Excerpted passage -
Summer’s end is bittersweet for me. It is not just the long days, the sun, and the inevitable back to school but it is saying goodbye to the remarkable students that we are privileged to work with all summer long through the youth leadership organization I work with. These students are beyond inspiring and we give them the skills to change the world and it is amazing to see what they can do.

The other day I was looking into other organizations that do similar work and I came across the most remarkable story about a young man named Craig Kielburger and his older brother Marc. Craig, at the age of 12 saw a news story about a young man his age, that changed his life, ignited a fire within and sparked a generation of youth to give back.

That moment was the beginning of the nonprofit Free the Children, whose mission was to free children and families of poverty and exploitation but that was simply the beginning of a remarkable journey and story. Free the Children grew and expanded into ME to WE, the WE Movement and a remarkable organization that empowers youth to change the world.

Data listing -
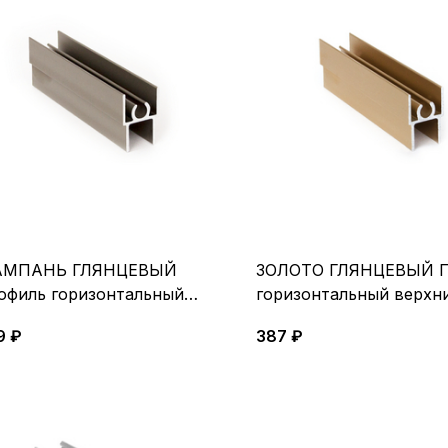
МПАНЬ ГЛЯНЦЕВЫЙ
ЗОЛОТО ГЛЯНЦЕВЫЙ П
офиль горизонтальный
горизонтальный верхни
рхний 5,4 м
9 ₽
387 ₽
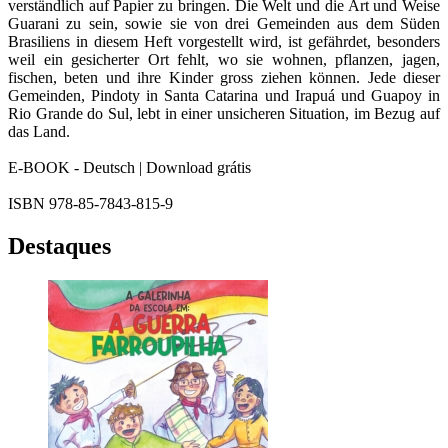
verständlich auf Papier zu bringen. Die Welt und die Art und Weise
Guarani zu sein, sowie sie von drei Gemeinden aus dem Süden
Brasiliens in diesem Heft vorgestellt wird, ist gefährdet, besonders
weil ein gesicherter Ort fehlt, wo sie wohnen, pflanzen, jagen,
fischen, beten und ihre Kinder gross ziehen können. Jede dieser
Gemeinden, Pindoty in Santa Catarina und Irapuá und Guapoy in
Rio Grande do Sul, lebt in einer unsicheren Situation, im Bezug auf
das Land.
E-BOOK - Deutsch | Download grátis
ISBN 978-85-7843-815-9
Destaques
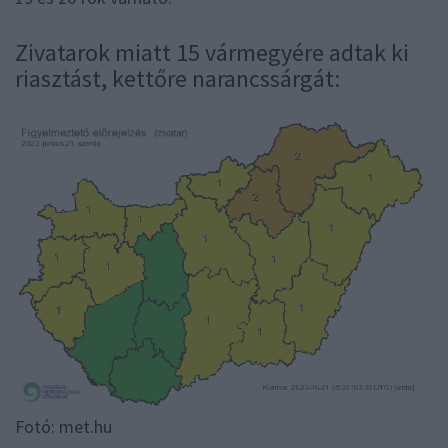
Zivatarok miatt 15 vármegyére adtak ki
riasztást, kettőre narancssárgát:
Fotó: met.hu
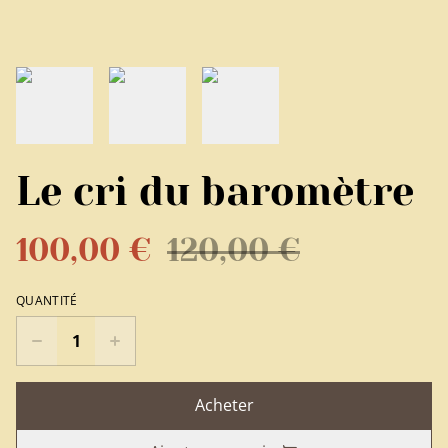
Le cri du baromètre
100,00 €
120,00 €
QUANTITÉ
Acheter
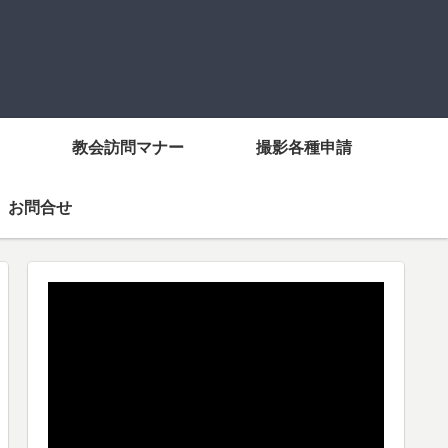
教会訪問マナー
撮影各種申請
お問合せ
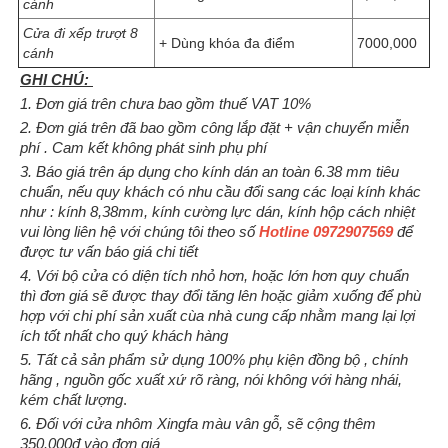
cánh
Cửa đi xếp trượt 8
+ Dùng khóa đa điểm
7000,000
cánh
GHI CHÚ:
1. Đơn giá trên chưa bao gồm thuế VAT 10%
2. Đơn giá trên đã bao gồm công lắp đặt + vận chuyển miễn
phí . Cam kết không phát sinh phụ phí
3. Báo giá trên áp dụng cho kính dán an toàn 6.38 mm tiêu
chuẩn, nếu quy khách có nhu cầu đổi sang các loại kính khác
như : kính 8,38mm, kính cường lực dán, kính hộp cách nhiệt
vui lòng liên hệ với chúng tôi theo số
Hotline 0972907569
để
được tư vấn báo giá chi tiết
4. Với bộ cửa có diện tích nhỏ hơn, hoặc lớn hơn quy chuẩn
thì đơn giá sẽ được thay đổi tăng lên hoặc giảm xuống để phù
hợp với chi phí sản xuất cùa nhà cung cấp nhằm mang lại lợi
ích tốt nhất cho quý khách hàng
5. Tất cả sản phẩm sử dụng 100% phụ kiện đồng bộ , chính
hãng , nguồn gốc xuất xứ rõ ràng, nói không với hàng nhái,
kém chất lượng
.
6. Đối với cửa nhôm Xingfa màu vân gỗ, sẽ cộng thêm
350.000đ vào đơn giá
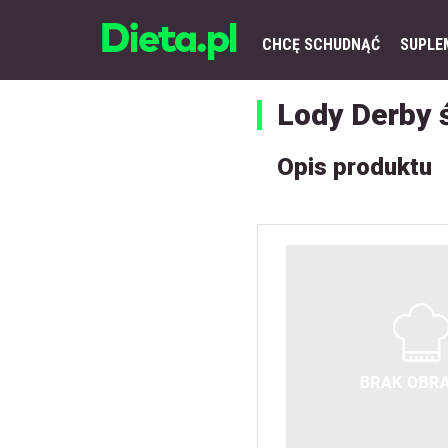
CHCĘ SCHUDNĄĆ
SUPLE
Lody Derby
Opis produktu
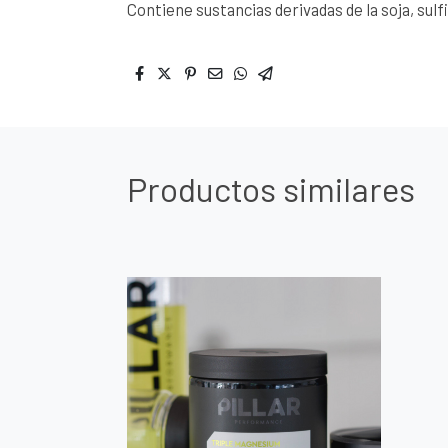
Contiene sustancias derivadas de la soja, sulf
Productos similares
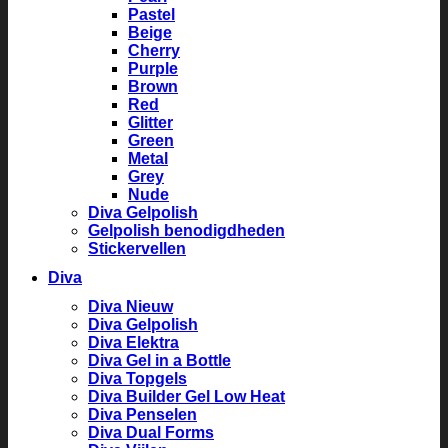
Pastel
Beige
Cherry
Purple
Brown
Red
Glitter
Green
Metal
Grey
Nude
Diva Gelpolish
Gelpolish benodigdheden
Stickervellen
Diva
Diva Nieuw
Diva Gelpolish
Diva Elektra
Diva Gel in a Bottle
Diva Topgels
Diva Builder Gel Low Heat
Diva Penselen
Diva Dual Forms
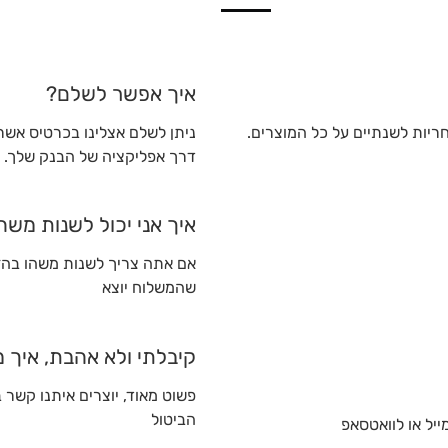
איך אפשר לשלם?
חריות לשנתיים על כל המוצרים.
דרך אפליקציה של הבנק שלך. *תשלום 
איך אני יכול לשנות מש
אם אתה צריך לשנות משהו בהזמ
שהמשלוח יוצא
קיבלתי ולא אהבת, איך 
פשוט מאוד, יוצרים איתנו קשר 
הביטול
יל או לוואטסאפ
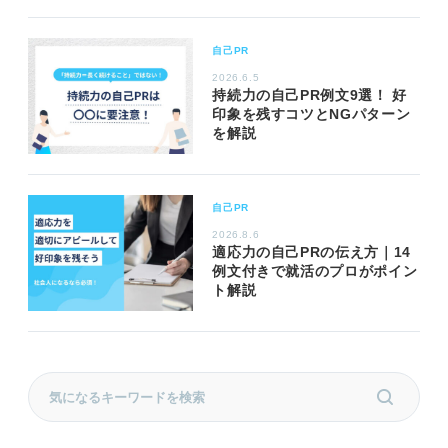
自己PR
2026.6.5
持続力の自己PR例文9選！ 好
印象を残すコツとNGパターン
を解説
自己PR
2026.8.6
適応力の自己PRの伝え方｜14
例文付きで就活のプロがポイン
ト解説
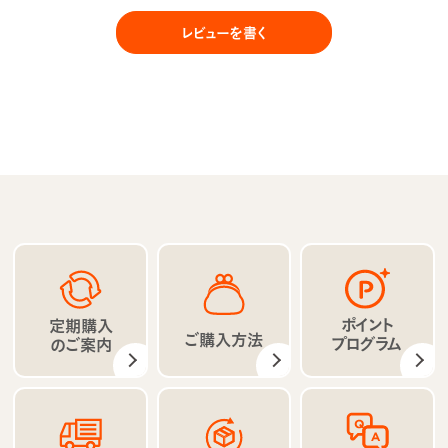
レビューを書く
ポイント
定期購入
ご購入方法
プログラム
のご案内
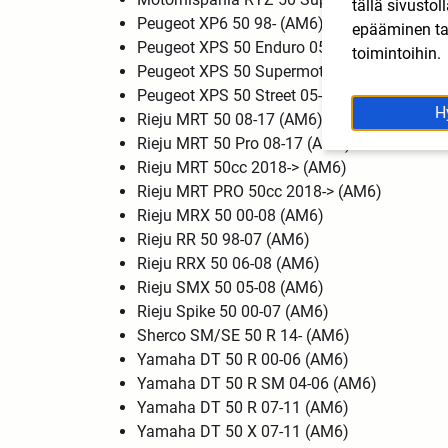
tällä sivusto
Peugeot XP6 50 98- (AM6)
epääminen tai
Peugeot XPS 50 Enduro 05-12(AM6)
toimintoihin.
Peugeot XPS 50 Supermotard 05- (AM6)
Peugeot XPS 50 Street 05- (AM6)
H
Rieju MRT 50 08-17 (AM6)
Rieju MRT 50 Pro 08-17 (AM6)
Rieju MRT 50cc 2018-> (AM6)
Rieju MRT PRO 50cc 2018-> (AM6)
Rieju MRX 50 00-08 (AM6)
Rieju RR 50 98-07 (AM6)
Rieju RRX 50 06-08 (AM6)
Rieju SMX 50 05-08 (AM6)
Rieju Spike 50 00-07 (AM6)
Sherco SM/SE 50 R 14- (AM6)
Yamaha DT 50 R 00-06 (AM6)
Yamaha DT 50 R SM 04-06 (AM6)
Yamaha DT 50 R 07-11 (AM6)
Yamaha DT 50 X 07-11 (AM6)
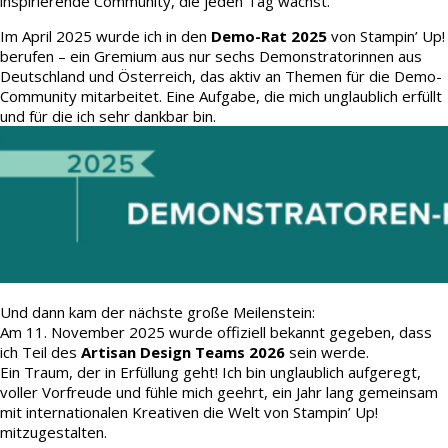
inspirierende Community, die jeden Tag wächst.
Im April 2025 wurde ich in den
Demo-Rat 2025
von Stampin’ Up!
berufen – ein Gremium aus nur sechs Demonstratorinnen aus
Deutschland und Österreich, das aktiv an Themen für die Demo-
Community mitarbeitet. Eine Aufgabe, die mich unglaublich erfüllt
und für die ich sehr dankbar bin.
Und dann kam der nächste große Meilenstein:
Am 11. November 2025 wurde offiziell bekannt gegeben, dass
ich Teil des
Artisan Design Teams 2026
sein werde.
Ein Traum, der in Erfüllung geht! Ich bin unglaublich aufgeregt,
voller Vorfreude und fühle mich geehrt, ein Jahr lang gemeinsam
mit internationalen Kreativen die Welt von Stampin’ Up!
mitzugestalten.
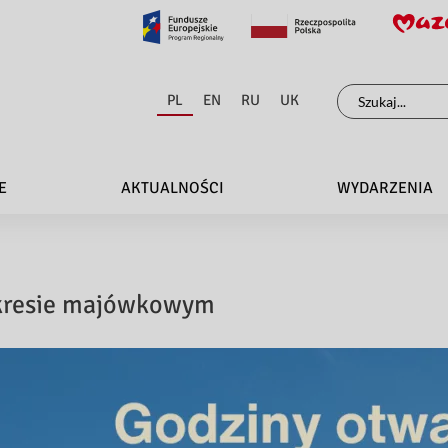
Szukaj
PL
EN
RU
UK
dla:
E
AKTUALNOŚCI
WYDARZENIA
okresie majówkowym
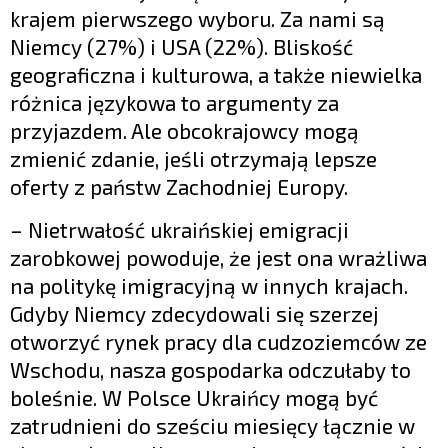
krajem pierwszego wyboru. Za nami są
Niemcy (27%) i USA (22%). Bliskość
geograficzna i kulturowa, a także niewielka
różnica językowa to argumenty za
przyjazdem. Ale obcokrajowcy mogą
zmienić zdanie, jeśli otrzymają lepsze
oferty z państw Zachodniej Europy.
– Nietrwałość ukraińskiej emigracji
zarobkowej powoduje, że jest ona wrażliwa
na politykę imigracyjną w innych krajach.
Gdyby Niemcy zdecydowali się szerzej
otworzyć rynek pracy dla cudzoziemców ze
Wschodu, nasza gospodarka odczułaby to
boleśnie. W Polsce Ukraińcy mogą być
zatrudnieni do sześciu miesięcy łącznie w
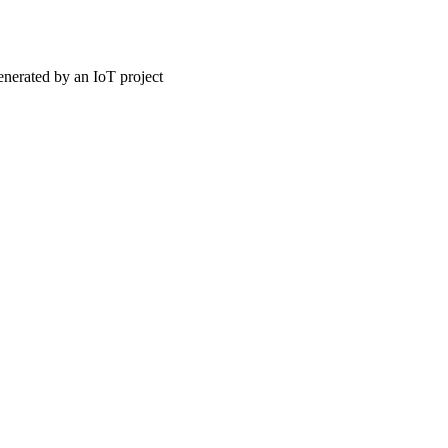
nerated by an IoT project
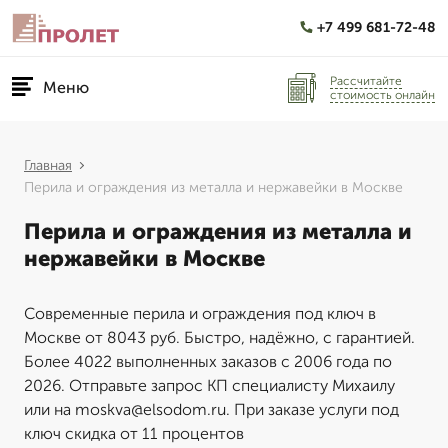
+7 499 681-72-48
Рассчитайте
Меню
стоимость онлайн
Главная
Перила и ограждения из металла и нержавейки в Москве
Перила и ограждения из металла и
нержавейки в Москве
Современные перила и ограждения под ключ в
Москве от 8043 руб. Быстро, надёжно, с гарантией.
Более 4022 выполненных заказов с 2006 года по
2026. Отправьте запрос КП специалисту Михаилу
или на moskva@elsodom.ru. При заказе услуги под
ключ скидка от 11 процентов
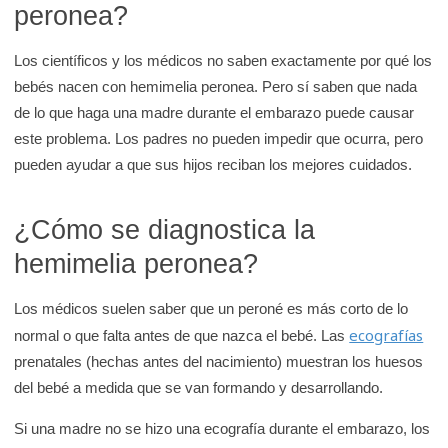
peronea?
Los científicos y los médicos no saben exactamente por qué los
bebés nacen con hemimelia peronea. Pero sí saben que nada
de lo que haga una madre durante el embarazo puede causar
este problema. Los padres no pueden impedir que ocurra, pero
pueden ayudar a que sus hijos reciban los mejores cuidados.
¿Cómo se diagnostica la
hemimelia peronea?
Los médicos suelen saber que un peroné es más corto de lo
ecografías
normal o que falta antes de que nazca el bebé. Las
prenatales (hechas antes del nacimiento) muestran los huesos
del bebé a medida que se van formando y desarrollando.
Si una madre no se hizo una ecografía durante el embarazo, los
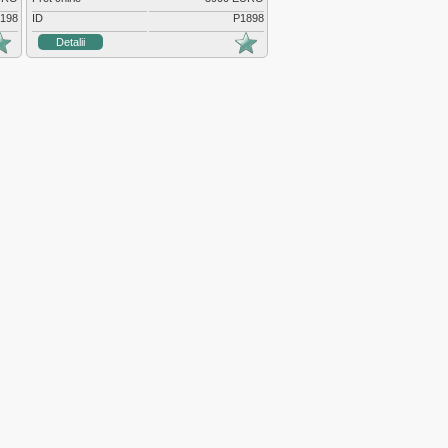
198
ID
P1898
Detalii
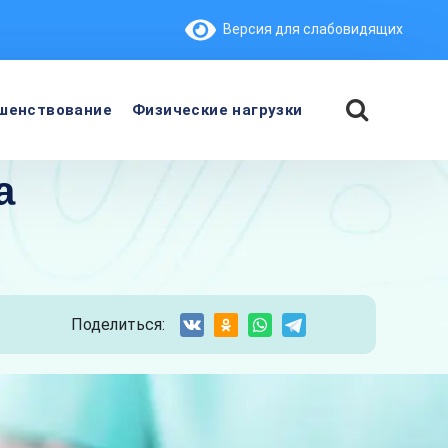
Версия для слабовидящих
шенствование
Физические нагрузки
а
Поделиться:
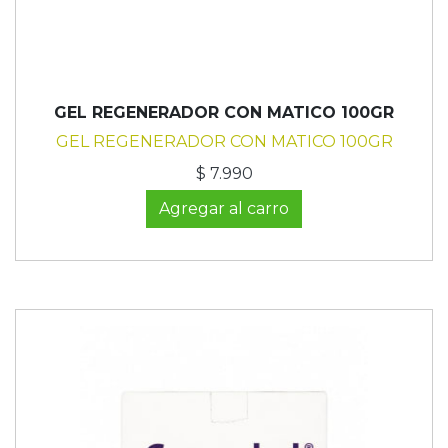
GEL REGENERADOR CON MATICO 100GR
GEL REGENERADOR CON MATICO 100GR
$ 7.990
Agregar al carro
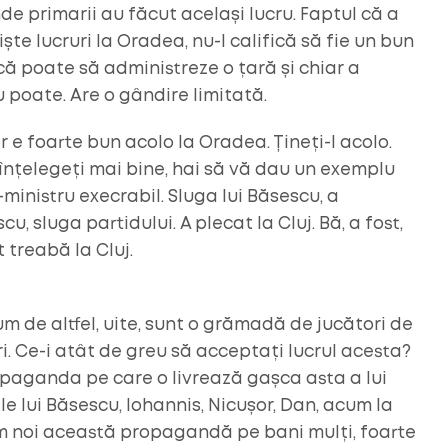
 primarii au făcut același lucru. Faptul că a
ște lucruri la Oradea, nu-l califică să fie un bun
ă poate să administreze o țară și chiar a
u poate. Are o gândire limitată.
 e foarte bun acolo la Oradea. Țineți-l acolo.
 înțelegeți mai bine, hai să vă dau un exemplu
ministru execrabil. Sluga lui Băsescu, a
, sluga partidului. A plecat la Cluj. Bă, a fost,
 treabă la Cluj.
Cum de altfel, uite, sunt o grămadă de jucători de
i. Ce-i atât de greu să acceptați lucrul acesta?
opaganda pe care o livrează gașca asta a lui
e lui Băsescu, Iohannis, Nicușor, Dan, acum la
im noi această propagandă pe bani mulți, foarte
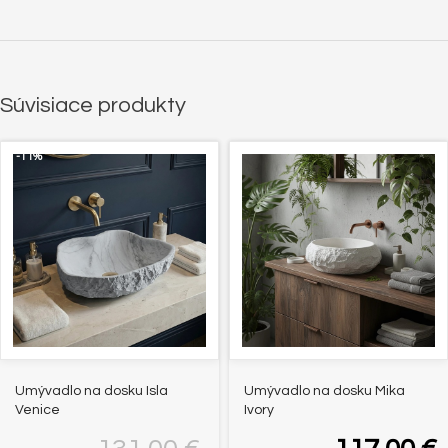
Súvisiace produkty
-11%
Umývadlo na dosku Isla
Umývadlo na dosku Mika
Venice
Ivory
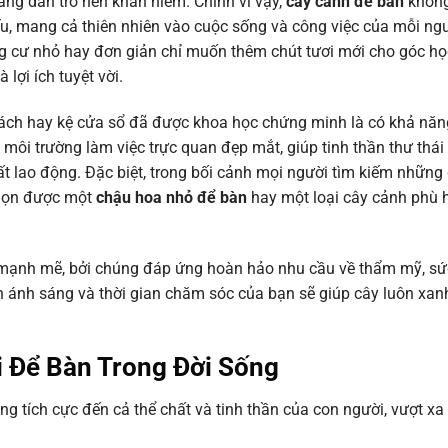
ang dần trở nên khan hiếm. Chính vì vậy,
cây cảnh để bàn
không
 yếu, mang cả thiên nhiên vào cuộc sống và công việc của mỗi ng
ng cư nhỏ hay đơn giản chỉ muốn thêm chút tươi mới cho góc họ
ợi ích tuyệt vời.
hách hay kệ cửa sổ đã được khoa học chứng minh là có khả năng
môi trường làm việc trực quan đẹp mắt, giúp tinh thần thư thái
 lao động. Đặc biệt, trong bối cảnh mọi người tìm kiếm những 
 chọn được một
chậu hoa nhỏ để bàn
hay một loại cây cảnh phù h
 mạnh mẽ, bởi chúng đáp ứng hoàn hảo nhu cầu về thẩm mỹ, sứ
ện ánh sáng và thời gian chăm sóc của bạn sẽ giúp cây luôn xanh
i Để Bàn Trong Đời Sống
động tích cực đến cả thể chất và tinh thần của con người, vượt xa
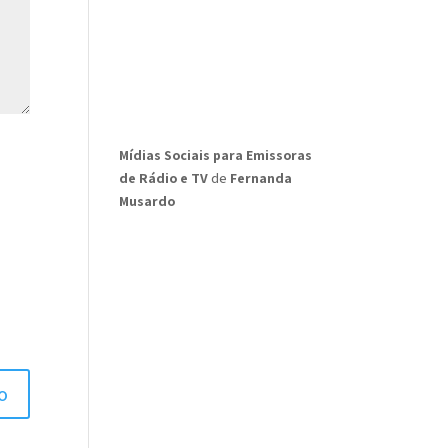
Mídias Sociais para Emissoras
de Rádio e TV
de
Fernanda
Musardo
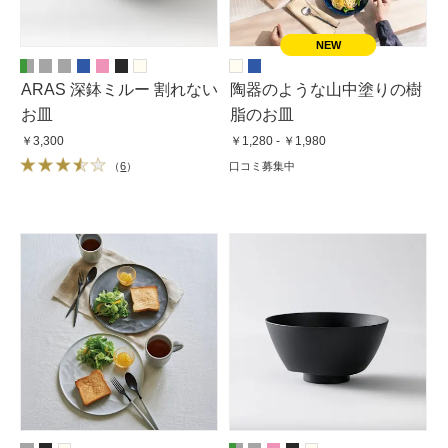
ARAS 深鉢ミルー 割れない
陶器のような山中塗りの樹
お皿
脂のお皿
￥3,300
￥1,280 - ￥1,980
（
6
）
口コミ募集中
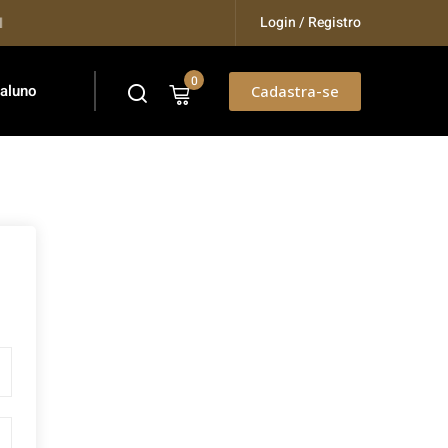
Login / Registro
Training...
0
 aluno
Cadastra-se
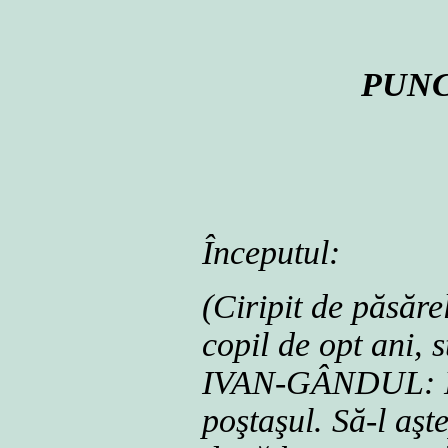
PUNC
Începutul:
(Ciripit de păsăre
copil de opt ani, s
IVAN-GÂNDUL: Nou
poştaşul. Să-l aşt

Actions to take -
- a) Can you pull out the rows word for word, starting at the one containing "Login / Registro" and ending at the last row, leaving the pictures out of your answer?
- b) Can you extend the Free the Children passage from where it stops?

Per-task outputs -
- a)
Login / Registro
Training...
0
 aluno
Cadastra-se
PUNC
Începutul:
(Ciripit de păsăre
copil de opt ani, s
IVAN-GÂNDUL: Nou
poştaşul. Să-l aşt

- b)
More than twenty years later, their vision and scope has expanded into empowering youth at home, connecting them with global and social causes, partnering with schools, service oriented travel programs for youth and families, along with a social enterprise that provides products that make an impact with their everyday consumer decisions.

These two brothers, used a spark to ignite a flame of service that has inspired hundreds of thousands of youth to be the change. In Craig’s words,” Over the years, we’ve discovered that it’s far more important to reach as many people as possible-especially our youth-empower them with the knowledge that it’s not up to anyone else, it’s up to them to make a difference.” 

Charity Matters.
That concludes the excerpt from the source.